Food manufacturers and many in the public health community, apparently believing that Americans are firmly wedded to the culinary model we inherited, are seeking improvement through technology. Some of those strategies are low-fat reformulations of existing food products, the introduction of fake fats and other ersatz foods and the increasing reliance on fiber additives such as oat bran and other supplements. The solution to our diet- linked diseases, this direction suggests, will be found in "techno-food."

Oldways Preservation & Exchange Trust believes there is a far easier, more efficient and ultimately more satisfying approach to dietary change. Look internationally -- and to our own ethnic and immigrant traditions -- for culinary models that combine healthfulness with good taste.
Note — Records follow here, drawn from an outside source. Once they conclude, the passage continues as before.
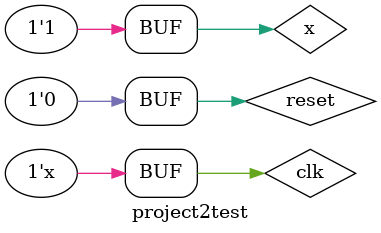
<source format=v>
`timescale 1ns / 1ps


module project2test;

	// Inputs
	reg x;
	reg clk;
	reg reset;

	// Outputs
	wire y;

	// Instantiate the Unit Under Test (UUT)
	project2 uut (
		.x(x), 
		.clk(clk), 
		.reset(reset), 
		.y(y)
	);
always begin clk = ~clk; #50; end

	initial begin
		// Initialize Inputs
		x = 0;
		clk = 0;
		reset = 1;

		// Wait 100 ns for global reset to finish
		#50;
        
		// Add stimulus here
		reset=0;  
		x=0;#100;
		x=0;#100;
		x=1;#100;
		x=0;#100;
		x=0;#100;
		
		x=1;#100;
		x=1;#100;
		x=0;#100;
		
		x=1;#100;
		x=0;#100;
		x=1;#100;
		
		x=0;#100;
		x=0;#100;
		x=0;#100;
		x=0;#100;
		x=1;#100;
		x=0;#100;
		x=1;#100;
		
		x=0;#100;
		x=0;#100;
		x=0;#100;
		x=0;#100;
		
		x=1;#100;
		x=0;#100;
		x=1;#100;
		x=1;#100;
		x=0;#100;
		x=1;#100;

	end
      
endmodule


</source>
From India and China to Latin America and the countries of the Mediterranean, generations of home cooks have developed techniques and recipes to transform fruits, vegetables and grains and small, occasional amounts of meat, fish, poultry and dairy products into satisfying, even spectacular, meals.

Whether the grains are wheat or corn, the vegetables eggplant or bok choy or the flavorings olive oil, chilies, cumin or lemongrass, the collective experience of these traditions proves that diets based largely, but not exclusively, on plant foods can be appealing and delicious.

Indeed, when we confront the embarrassment of culinary riches in these cultural models of healthy eating-models that cast meat and animal fats in a secondary or supporting role, we wonder why so much attention is devoted to techno-food. Or in the words of one French medical researcher, why do we continue to insist on "playing sorcerer's apprentice?"

The conclusion? The widespread existence of healthy-eating models as palatable as the Mediterranean and Asian diets demonstrates that no new food products need to be developed, technologies invented, nor even recipes reformulated to meet the the dietary guidelines. All that is needed is a less myopic perspective on achieving dietary change -- and a sense of culinary adventure.